«El sosiego del verano permite la contemplación. Aristóteles, que supo vivir bien y teorizar sobre ello, entendió la felicidad como una actividad contemplativa y, a la vez, la contemplación como la acción humana más excelente»
El sosiego del verano permite la contemplación. Aristóteles, que supo vivir bien y teorizar sobre ello, entendió la felicidad como una actividad contemplativa y, a la vez, la contemplación como la acción humana más excelente. Yo, que tengo a Aristóteles entre los más sabios, sigo en este tiempo de estío sus consejos y así, al amanecer, mientras oteo el naciente sol ascender sobre la horizontal del mar, dejo caer, con lentitud, sobre la nuclear blancura de un plato de porcelana una espesa y fina lágrima de aceite que corta perpendicularmente la línea del horizonte y que toma en su seno el color de las luces del alba.
La contemplación del noble zumo de aceitunas me evoca voces de largos ecos. Si uno presta la necesaria atención puede remontarse a la noche de los tiempos y contemplar como en las costas del Mediterráneo el pueblo fenicio, amigo del ingenio y la navegación, hunde sus manos en la tierra para plantar los primeros olivos traídos del Asia menor, creando con ello una cultura de perfecta simbiosis entre el hombre y el árbol que hace imposible discernir quién alimenta a quien.
Quizás fue el olivo quien verdaderamente nos cultivó a los hombres que, desde entonces, poblamos las tierras de la cuenca mediterránea. Cultivando la tierra para el aceite, el aceite ha ido cultivado nuestras almas; modelándolas y, a la vez, cuidándolas. Quizás por eso Cicerón, que nació rodeado de olivos en su villa de Arpino, usó el término agrario cultura para referirse a que nuestro espíritu, como la tierra, necesita cultivo.
Mientras imagino a Cicerón paseando entre sus olivares, unto un trozo de pan sobre el aceite y casi puedo ver a los atletas griegos ungiendo sus cuerpos con el mismo divino líquido antes de pisar la sagrada arena del estadio de Olimpia. El atleta griego no se esforzaba por el oro sino por alcanzar la virtud, por, como cantaba Píndaro, llegar a ser el que eres. Las cabeza de los vencedores eran coronadas con una rama de olivo que había sido cortada por el más bello de los efebos mientras el público agradecían que los dioses les hubiesen permito contemplar la belleza de la virtud en este mundo que, la mayoría de las veces, parece mediocre e innoble. Todos celebraban el triunfo de la virtud arrojando flores a los excelentes mientras estos daban una vuelta triunfal al estadio. En el templo de Zeus, los heraldos proclamaban sus nombres, su patria y su linaje, y al regresar a sus ciudades éstos eran recibidos como héroes. Se derribaba un trozo de la muralla para darles una especial entrada, los poetas cantaban su hazañas, se erigían estatuas conmemorativas y se les reservaba un puesto de honor en las comidas comunes del pritaneo, sede del gobierno de la polis.

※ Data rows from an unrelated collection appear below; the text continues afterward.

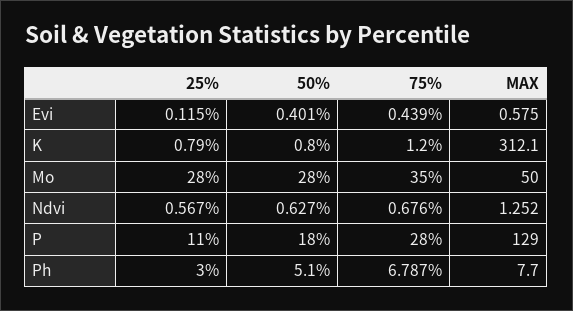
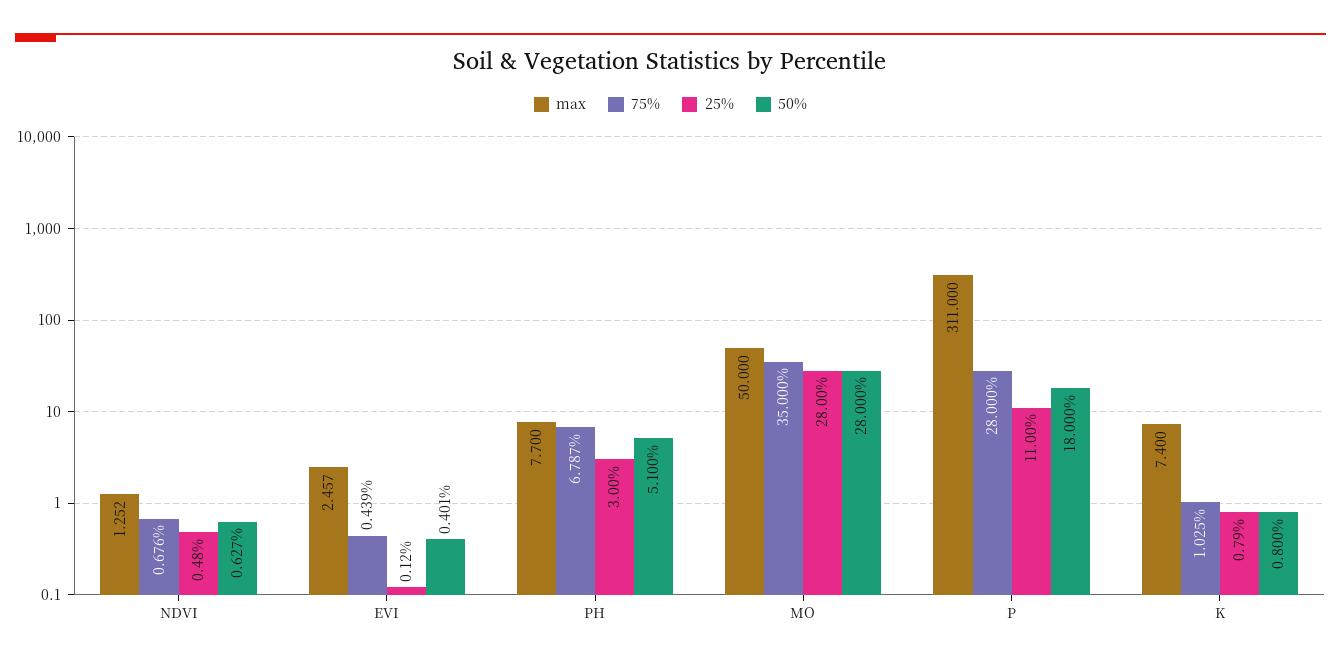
  {
    "25%": {
      "Evi": 0.115,
      "K": 0.79,
      "Mo": 28,
-     "Ndvi": 0.567,
+     "Ndvi": 0.48,
      "P": 11,
      "Ph": 3
    },
    "50%": {
      "Evi": 0.401,
      "K": 0.8,
      "Mo": 28,
      "Ndvi": 0.627,
      "P": 18,
      "Ph": 5.1
    },
    "75%": {
      "Evi": 0.439,
-     "K": 1.2,
+     "K": 1.025,
      "Mo": 35,
      "Ndvi": 0.676,
      "P": 28,
      "Ph": 6.787
    },
    "MAX": {
-     "Evi": 0.575,
+     "Evi": 2.457,
-     "K": 312.1,
+     "K": 7.4,
      "Mo": 50,
      "Ndvi": 1.252,
-     "P": 129,
+     "P": 311,
      "Ph": 7.7
    }
  }

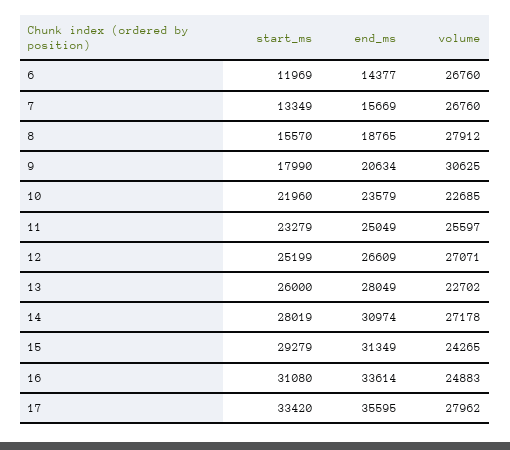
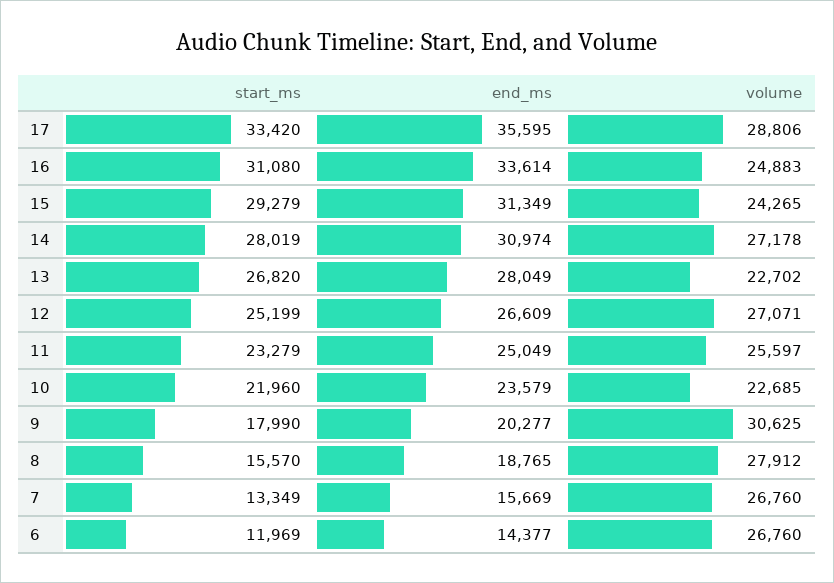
  {
    "start_ms": {
      "6": 11969,
      "7": 13349,
      "8": 15570,
      "9": 17990,
      "10": 21960,
      "11": 23279,
      "12": 25199,
-     "13": 26000,
+     "13": 26820,
      "14": 28019,
      "15": 29279,
      "16": 31080,
      "17": 33420
    },
    "end_ms": {
      "6": 14377,
      "7": 15669,
      "8": 18765,
-     "9": 20634,
+     "9": 20277,
      "10": 23579,
      "11": 25049,
      "12": 26609,
      "13": 28049,
      "14": 30974,
      "15": 31349,
      "16": 33614,
      "17": 35595
    },
    "volume": {
      "6": 26760,
      "7": 26760,
      "8": 27912,
      "9": 30625,
      "10": 22685,
      "11": 25597,
      "12": 27071,
      "13": 22702,
      "14": 27178,
      "15": 24265,
      "16": 24883,
-     "17": 27962
+     "17": 28806
    }
  }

El hombre griego no luchaba por dinero sino solo por ganarse el mérito y el respeto de sus iguales. Así lo constató el embajador persa que asistió a los juegos olímpicos. Al contemplar el premio que recibían los vencedores, el enviado persa escribió asustado a Mardonio, comandante de los ejércitos del Imperio aqueménida durante las Guerras Médicas: «¡Ay, Mardonio, contra qué clase de gente nos has traído a combatir! ¡No compiten por dinero, sino por amor propio».
Jenofonte cuenta que el aturdimiento que provocaba la presencia del vencedor olímpico es un sentimiento de naturaleza casi religiosa: Cuando el atleta, coronado con el olivo, muestra su excelencia, cuando es capaz de superar sus propios límites, un resplandor atrae las miradas de todos los presentes como por la noche los ojos humanos son atraídos por el fulgor de los cuerpos celestes. El atleta que triunfa es digno de contemplación porque parece un dios encarnado. La vista de todos los espectadores queda atrapada por su belleza y cada uno se conmueve en lo más hondo de su alma. Unos se quedan callados, absorbidos por un silencio casi sagrado, mientras que otros gesticulan expresando su entusiasmo.
Callado y absorbido por un silencio sagrado es como quedo cada mañana de verano cuando el aceite pinta con viejas historias mi plato.